▸ YOUR GOAL: For the listing below, how many lines contain the word "significant"? Answer with only that figure.

▬▬▬

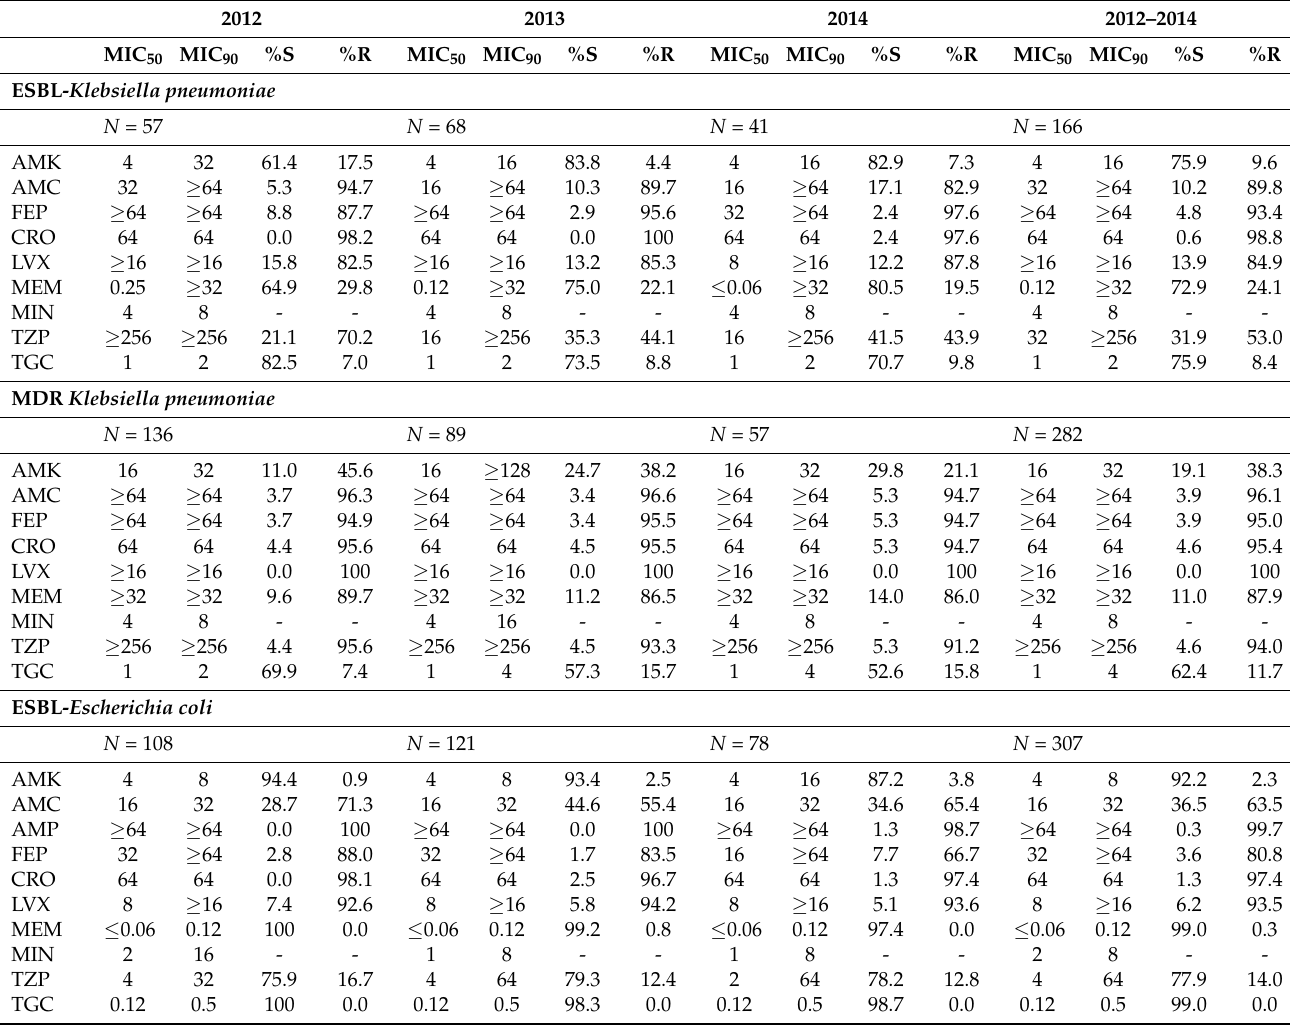
Table 3. Antimicrobial activity among resistant phenotypes of Gram-negative organisms collected from Italy between 2012 to 2014 a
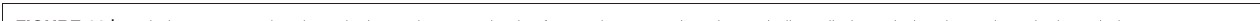
FIGURE 11 | prethalamus—crossing the reticular nucleus—and only afterwards access the telencephalic stalk through the alar peduncular hypothalamus—e.g., see Puelles and Rubenstein (2003, 2015); see also Figure 10 ; remarkably, Swanson (2012) still postulates implicitly in his rat flat map that thalamic fibers reach the telencephalon across a pial adhesion, and not through the prethalamus). (B) Is a modified reproduction of three drawings by Schwalbe (1880) illustrating how the lateral side of the embryonic thalamus progressively deforms into a caudally oriented direction as a consequence of internal thalamic growth and parallel massive growth of the telencephalon and its stalk by the passage of numerous thalamocortical and corticothalamic fibers. Actually, the deforming (and enlarging) striped rostral thalamic boundary is not with the telencephalon, as imagined by Schwalbe, but with the prethalamus (compare C ). Lack of understanding of this deformation stands at the basis of the erroneous idea of a metathalamus containing the medial and lateral geniculate bodies as derivatives of a neuroepithelial region immediately “posterior’ to the main thalamus, which would have to be pretectal (see real topologic position of these primordia in Figure 7B , and comments in the text). (C) These two schemata were modified from originals in the work of Hochstetter (1919), who aimed to visualize the same thalamic deformation highlighted before by Schwalbe (1880). Hochstetter accepted like his predecessor the simplistic idea that the thalamus can directly contact the striatum (false assumption giving rise to the widely believed lamina affixa theory shown schematically in A ). Modern prosomeric neuroembryology emphasizes the fact that the prethalamic part of the diencephalon is an intermediate neuromere rostral to the thalamus, which does not disappear (compare Figures 5 , 10 ), and therefore must become intercalated at the thalamo-telencephalic transition in the fashion depicted in my changes to these schemata. The prethalamus (green and red areas) becomes deformed (both stretched radially and flattened rostrocaudally) into a rather thin territory placed all along the supposed interface of the thalamus with the telencephalon. The flattened prethalamus is depicted as a thin green band representing its dorsal pial surface that remains visible in dorsal perspective, accompanied by the similarly stretched dorsalmost prethalamic area, the red-labeled prethalamic eminence, also in dorsal perspective (PThE). The latter shows in this view both its original pial and ventricular surfaces, evaginated in part through the interventricular foramen into the medial hemispheric wall (what protrudes at the lateral ventricle next to the terminal sulcus, without needing any questionable adhesion, is the eminential prethalamus, and not the thalamus proper). The neighboring telencephalic basal ganglia are reinterpreted as including the lateral and medial ganglionic eminences (LGE in violet, MGE in light blue), and the MGE is further marked as containing periventricularly the BST complex, which contains in this view only the supracapsular stria terminalis. Finally, a line of black dots indicates the non-fimbrial sequential insertions of the forebrain chorioidal tela (see fimbrial insertion—fi- in A ). The complementary chorioidal insertion begins at thalamic levels (in front of the epiphysis) with the taenia thalamica proper (tth; right side), which ends at the velum transversum fold, or thalamo-prethalamic border at the chorioidal roof (vel.transv.; represented by thick transverse black bar). We successively reach next the small pre-foraminal and foraminal parts of the taenia prethalamica (new term introduced here), which extend the chorioidal insertion into the interventricular foramen, now attaching at the eminential prethalamus. From there the dot line proceeds along a post-foraminal prethalamic taenial region (tpth; right side) that courses along the stretched red PThE up to its apparent “caudal” end (note this is no real rostrocaudal course, according to Schwalbe and Hochstetter, because it remains within the deformed prethalamus). This post-foraminal prethalamic taenia correlates in topography with the classic “thalamic” chorioidal sulcus (chs; A , right side; this was previously held to correspond to an apparent attachment at the border between the pars affixa and the pars libera of the fissural chorioidal tela—compare A -, but is reinterpreted here as being prethalamic and relating in depth to the prethalamic reticular nucleus—compare Figure 12 ; it is to be noted that, since chorioidal tissue is essentially roof plate, it is impossible that the thalamus has a second chorioidal roof plate apart of the one that covers the 3rd ventricle). Once the stretched PThE ends above the optic tract, next to the posterolateral pulvinar and the LG (right side), the continuation of the non-fimbrial insertion line of the chorioidal fissure apparently jumps here from the diencephalon (prethalamus) onto the telencephalon. It is only here where we can truly see a taenial attachment at the infracapsular BST (tail portion), or, finally, at the medial amygdala. Here it meets the amygdalar tip of the fimbrial taenia. This sphenoidal taenia decorates the sphenoidal horn of the lateral ventricle, participating with the fimbrial taenia in the final part of the chorioidal fissure. This attachment characteristically is no longer associated to the stretched eminential surface that covers the prethalamic reticular nucleus (compare Figure 12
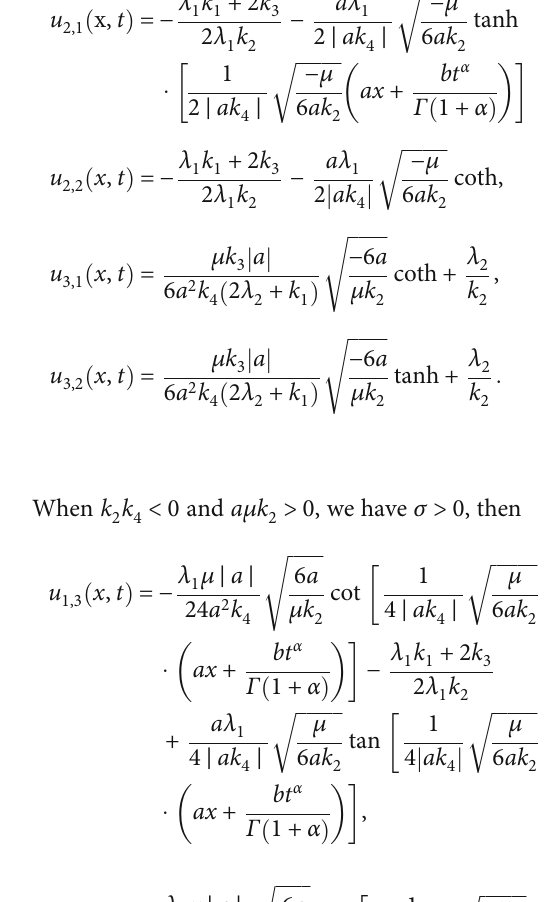
ffiffiffiffiffiffiffiffiffi μ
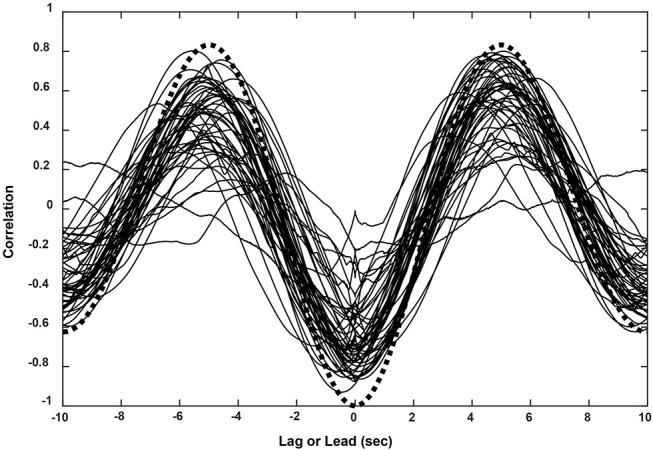
Cross-correlation functions for eye movement and pupil responses (sinusoidal pursuit task) from all 52 subjects. The functions corresponded closely to the theoretical result for two cosines at the stimulus frequency of 0.1 Hz (black dashed line).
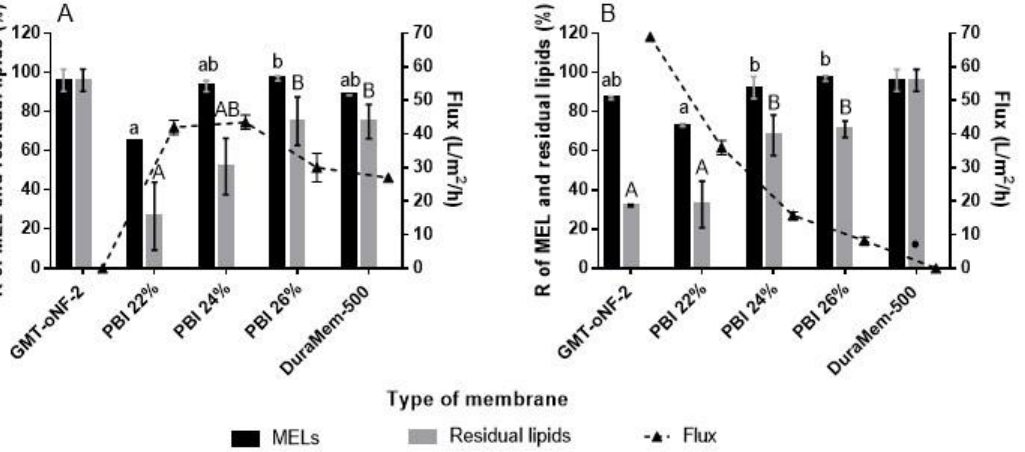
Figure 2. The rejection coefficient for MELs and residual lipids, and the solvent flux for each OSN membrane: PBI 22, 24 and 26%; GMT-oNF-2 (Borsig) and DuraMem-500 (Evonik) using MeOH ( A ) and EtOAc ( B ). Dots refer to filtrations that did not occur, since no solution has permeated. Different lowercase and uppercase letters in each colunm represent significant variations in MELs and residual lipids rejections, respectively, for different membranes and the same solvent. Results for membranes highlighted in different letters have a p -value lower than 0.05.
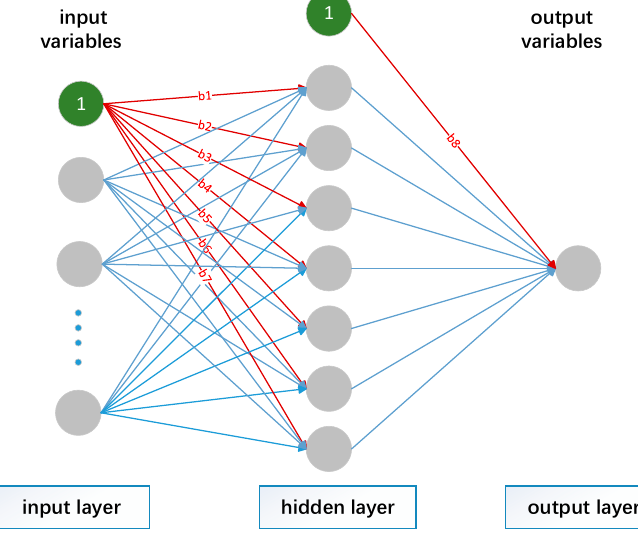
Figure 2. Basic structure of back-propagation neural network.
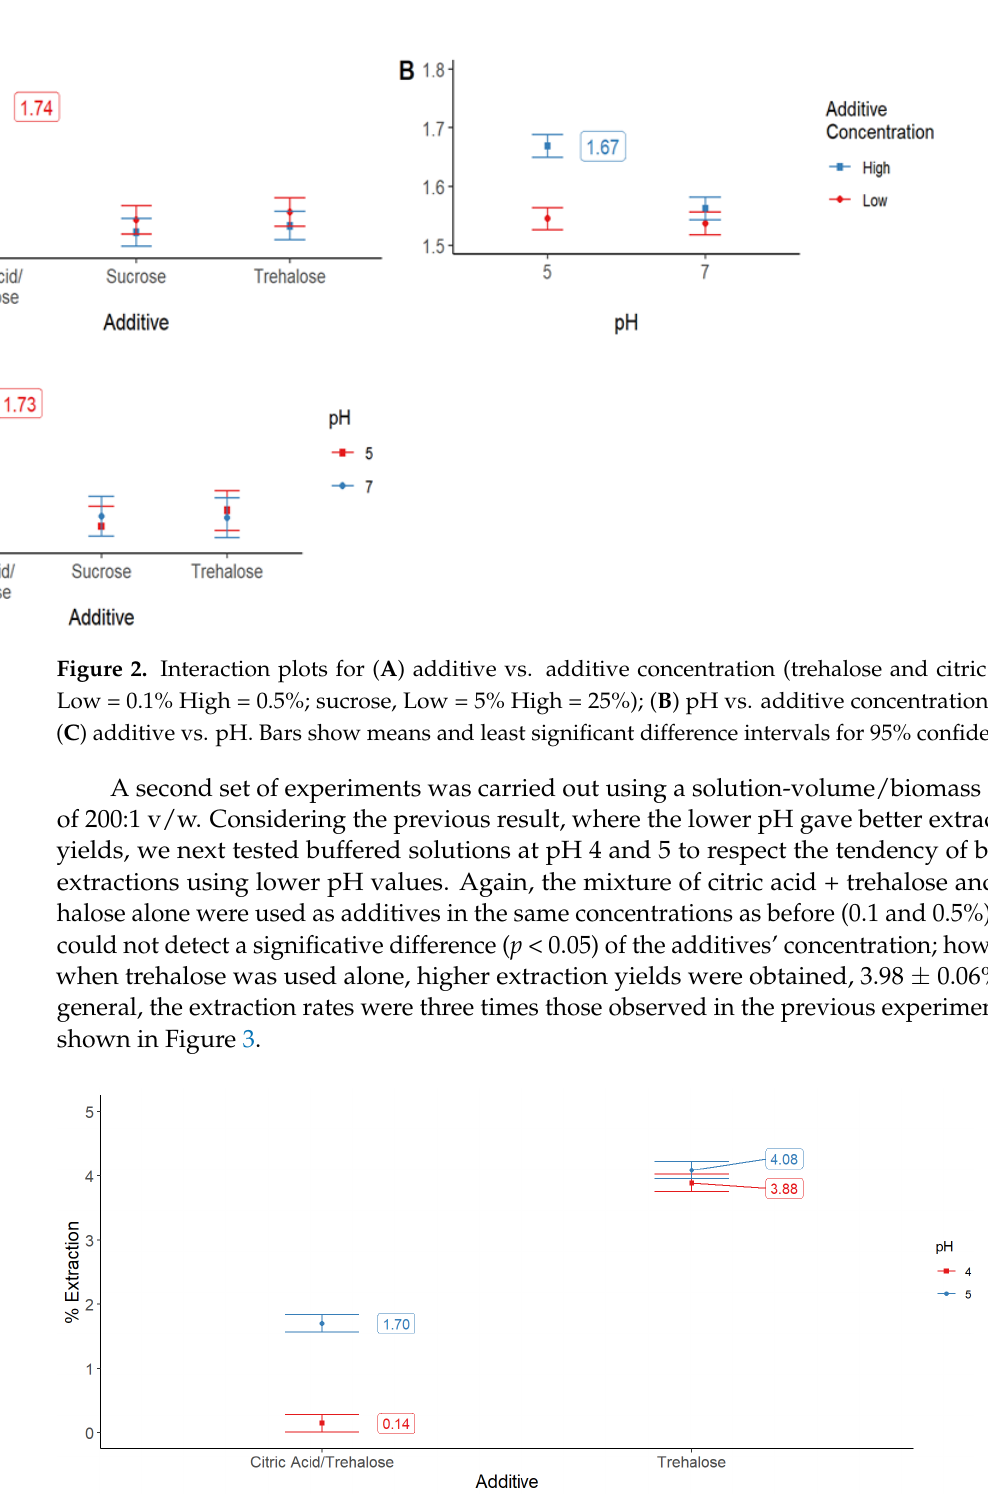
Figure 3. Interaction plot for additives and pH as extraction factors. All bars show the least significant difference intervals for 95% confidence.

▬▬▬

▸ EXERCISE ANSWER: 2